池婶也算看明白,婶侄两个从一开始就误会了对方的意思。
她就说嘛,老头子瞒的挺严啊,这小丫头是如何知晓,他是秀才的?
池婶这般想着,池鱼也问了出来。
“婶,我叔啥时中的秀才?我怎么不记得他有能加过院试啊?”
这秋闱可不是什么人都能考的,至少,也得是秀才才行。
池家在村子里住了这么多年,村中可无人知晓她叔竟然还是秀才出身。
要是知晓,只怕黄家也不会那般自视甚高了。
池鱼心中刚有了猜想,便听池婶叹了一口气道。
“你叔小时候,读书可好了。
你爷爷医术好,人脉人广,看你叔叔对读书有兴趣,便将他送到一个大户人家的族学里读书。
你叔他十岁便中了重生,后来院试的时候,因为年纪小没照顾好自己,在贡院中染了风寒才没考中秀才。
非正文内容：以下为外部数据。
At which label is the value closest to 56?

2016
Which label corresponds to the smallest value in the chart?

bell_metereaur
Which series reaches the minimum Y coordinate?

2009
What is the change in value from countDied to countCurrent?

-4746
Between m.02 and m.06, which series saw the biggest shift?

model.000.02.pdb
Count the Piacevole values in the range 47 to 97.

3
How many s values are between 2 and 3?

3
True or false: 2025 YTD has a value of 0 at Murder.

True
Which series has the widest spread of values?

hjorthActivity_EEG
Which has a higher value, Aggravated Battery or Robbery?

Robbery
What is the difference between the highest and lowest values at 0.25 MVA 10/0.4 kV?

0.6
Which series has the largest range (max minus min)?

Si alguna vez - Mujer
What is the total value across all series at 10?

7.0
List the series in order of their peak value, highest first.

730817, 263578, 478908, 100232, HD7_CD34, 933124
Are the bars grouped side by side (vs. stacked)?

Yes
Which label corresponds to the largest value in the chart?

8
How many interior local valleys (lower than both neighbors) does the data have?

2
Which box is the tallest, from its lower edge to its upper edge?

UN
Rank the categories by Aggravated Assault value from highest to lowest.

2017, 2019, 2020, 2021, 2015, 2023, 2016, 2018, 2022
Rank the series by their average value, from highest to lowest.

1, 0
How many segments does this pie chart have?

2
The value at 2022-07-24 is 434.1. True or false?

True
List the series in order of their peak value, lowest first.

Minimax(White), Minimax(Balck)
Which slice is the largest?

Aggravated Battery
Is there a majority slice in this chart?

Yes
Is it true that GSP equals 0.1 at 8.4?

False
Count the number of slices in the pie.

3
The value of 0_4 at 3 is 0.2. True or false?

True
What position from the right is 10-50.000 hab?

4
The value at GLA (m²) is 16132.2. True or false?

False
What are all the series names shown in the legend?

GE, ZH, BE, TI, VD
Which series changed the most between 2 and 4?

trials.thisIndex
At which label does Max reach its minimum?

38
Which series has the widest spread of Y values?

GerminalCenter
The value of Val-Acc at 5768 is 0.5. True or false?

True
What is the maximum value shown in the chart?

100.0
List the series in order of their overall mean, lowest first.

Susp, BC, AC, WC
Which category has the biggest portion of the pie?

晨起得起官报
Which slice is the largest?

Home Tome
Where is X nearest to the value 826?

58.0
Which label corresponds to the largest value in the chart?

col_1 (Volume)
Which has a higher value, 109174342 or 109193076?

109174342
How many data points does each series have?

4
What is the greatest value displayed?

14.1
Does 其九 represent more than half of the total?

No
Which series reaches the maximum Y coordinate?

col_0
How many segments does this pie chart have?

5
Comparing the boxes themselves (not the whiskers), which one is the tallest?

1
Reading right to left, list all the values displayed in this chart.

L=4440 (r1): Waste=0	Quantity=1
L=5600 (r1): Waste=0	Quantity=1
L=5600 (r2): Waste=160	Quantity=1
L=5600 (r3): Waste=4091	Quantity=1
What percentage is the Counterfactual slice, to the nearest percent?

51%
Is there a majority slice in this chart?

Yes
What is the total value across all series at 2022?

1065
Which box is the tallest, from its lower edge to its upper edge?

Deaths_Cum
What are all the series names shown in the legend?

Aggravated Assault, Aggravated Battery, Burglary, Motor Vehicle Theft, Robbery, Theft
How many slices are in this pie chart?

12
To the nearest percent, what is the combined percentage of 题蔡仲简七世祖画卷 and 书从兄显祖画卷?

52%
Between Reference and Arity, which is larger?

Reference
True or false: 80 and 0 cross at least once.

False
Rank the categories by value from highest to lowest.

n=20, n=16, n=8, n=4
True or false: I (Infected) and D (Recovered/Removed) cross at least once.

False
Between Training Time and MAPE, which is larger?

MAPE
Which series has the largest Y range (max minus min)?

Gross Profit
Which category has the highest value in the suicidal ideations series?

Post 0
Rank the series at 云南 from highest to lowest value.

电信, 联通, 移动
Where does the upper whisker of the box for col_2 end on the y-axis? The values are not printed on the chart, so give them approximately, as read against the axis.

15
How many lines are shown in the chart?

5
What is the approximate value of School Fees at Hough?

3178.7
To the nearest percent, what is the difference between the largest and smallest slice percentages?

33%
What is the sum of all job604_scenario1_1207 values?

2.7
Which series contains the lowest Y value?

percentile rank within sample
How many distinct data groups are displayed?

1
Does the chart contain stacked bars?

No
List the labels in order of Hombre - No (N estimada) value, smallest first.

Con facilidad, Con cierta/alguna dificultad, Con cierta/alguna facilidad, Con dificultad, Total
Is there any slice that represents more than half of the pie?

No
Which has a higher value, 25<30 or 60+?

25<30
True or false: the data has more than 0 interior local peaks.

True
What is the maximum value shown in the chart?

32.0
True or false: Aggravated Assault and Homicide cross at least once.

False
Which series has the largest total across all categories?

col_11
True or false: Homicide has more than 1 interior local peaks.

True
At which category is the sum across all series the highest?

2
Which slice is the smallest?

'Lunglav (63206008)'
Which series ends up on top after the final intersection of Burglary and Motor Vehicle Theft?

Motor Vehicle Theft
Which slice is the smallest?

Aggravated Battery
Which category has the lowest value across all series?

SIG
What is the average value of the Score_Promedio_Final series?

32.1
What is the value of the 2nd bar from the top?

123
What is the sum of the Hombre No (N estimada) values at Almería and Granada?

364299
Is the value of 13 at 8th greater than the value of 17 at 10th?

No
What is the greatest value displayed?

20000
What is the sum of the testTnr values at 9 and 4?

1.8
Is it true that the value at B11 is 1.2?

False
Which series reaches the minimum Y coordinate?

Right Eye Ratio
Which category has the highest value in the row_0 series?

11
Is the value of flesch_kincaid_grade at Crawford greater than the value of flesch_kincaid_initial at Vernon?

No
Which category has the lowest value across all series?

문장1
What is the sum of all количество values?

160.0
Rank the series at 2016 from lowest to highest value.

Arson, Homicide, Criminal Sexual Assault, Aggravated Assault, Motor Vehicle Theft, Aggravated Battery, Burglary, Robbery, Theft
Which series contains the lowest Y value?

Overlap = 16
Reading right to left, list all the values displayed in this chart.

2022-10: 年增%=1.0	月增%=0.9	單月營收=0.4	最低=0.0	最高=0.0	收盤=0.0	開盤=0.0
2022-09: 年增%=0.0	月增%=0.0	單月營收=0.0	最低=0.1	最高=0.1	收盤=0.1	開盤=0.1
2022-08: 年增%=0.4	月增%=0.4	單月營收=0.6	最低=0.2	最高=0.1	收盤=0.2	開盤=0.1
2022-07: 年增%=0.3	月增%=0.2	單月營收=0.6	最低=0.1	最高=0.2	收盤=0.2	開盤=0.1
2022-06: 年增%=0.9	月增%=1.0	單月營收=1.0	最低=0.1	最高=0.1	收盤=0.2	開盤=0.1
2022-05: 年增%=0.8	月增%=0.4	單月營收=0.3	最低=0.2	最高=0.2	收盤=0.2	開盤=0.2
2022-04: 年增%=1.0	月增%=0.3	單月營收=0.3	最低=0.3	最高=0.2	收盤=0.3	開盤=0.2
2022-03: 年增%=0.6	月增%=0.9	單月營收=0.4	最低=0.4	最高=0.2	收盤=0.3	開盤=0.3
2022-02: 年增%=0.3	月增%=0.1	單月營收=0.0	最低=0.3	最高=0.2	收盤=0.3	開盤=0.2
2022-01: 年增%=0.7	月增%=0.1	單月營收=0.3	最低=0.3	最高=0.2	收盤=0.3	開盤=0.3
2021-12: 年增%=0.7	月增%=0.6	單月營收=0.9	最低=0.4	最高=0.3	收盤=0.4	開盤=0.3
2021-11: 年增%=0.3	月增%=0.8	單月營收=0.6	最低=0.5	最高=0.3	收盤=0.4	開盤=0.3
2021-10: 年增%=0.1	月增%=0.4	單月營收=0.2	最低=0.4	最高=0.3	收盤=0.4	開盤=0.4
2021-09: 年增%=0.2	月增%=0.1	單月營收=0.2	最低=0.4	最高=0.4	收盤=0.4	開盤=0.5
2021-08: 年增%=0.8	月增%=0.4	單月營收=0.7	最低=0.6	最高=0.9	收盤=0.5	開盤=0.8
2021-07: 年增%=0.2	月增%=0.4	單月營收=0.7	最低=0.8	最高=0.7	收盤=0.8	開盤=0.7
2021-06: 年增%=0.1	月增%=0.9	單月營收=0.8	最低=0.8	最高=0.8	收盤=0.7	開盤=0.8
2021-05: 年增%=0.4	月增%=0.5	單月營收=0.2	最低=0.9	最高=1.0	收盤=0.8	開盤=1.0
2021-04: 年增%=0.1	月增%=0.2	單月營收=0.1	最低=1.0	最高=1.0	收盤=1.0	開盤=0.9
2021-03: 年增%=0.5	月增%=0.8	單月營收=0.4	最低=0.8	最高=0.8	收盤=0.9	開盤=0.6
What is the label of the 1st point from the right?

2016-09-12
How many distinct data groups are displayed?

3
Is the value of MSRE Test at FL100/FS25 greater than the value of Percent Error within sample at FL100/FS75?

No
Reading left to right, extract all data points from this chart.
次年,大长公主要给长子,长平候选伴读,你爷爷不想让你叔卷进京城世家的纷争当中,那年便没让你叔参加院试。
就又耽搁了一年,直到十二岁上考中了秀才。”
而后面的事,池婶不说池鱼也心中有数。
无非是家中变故,祖父带着他们离开京城,到此地隐居。
而这变故多半和她的身世有关。
那会儿池叔也不过才十五岁,池婶才十三,在老夫人身边伺候,被匆匆配给池叔,跟着池老爷子一起离开京城。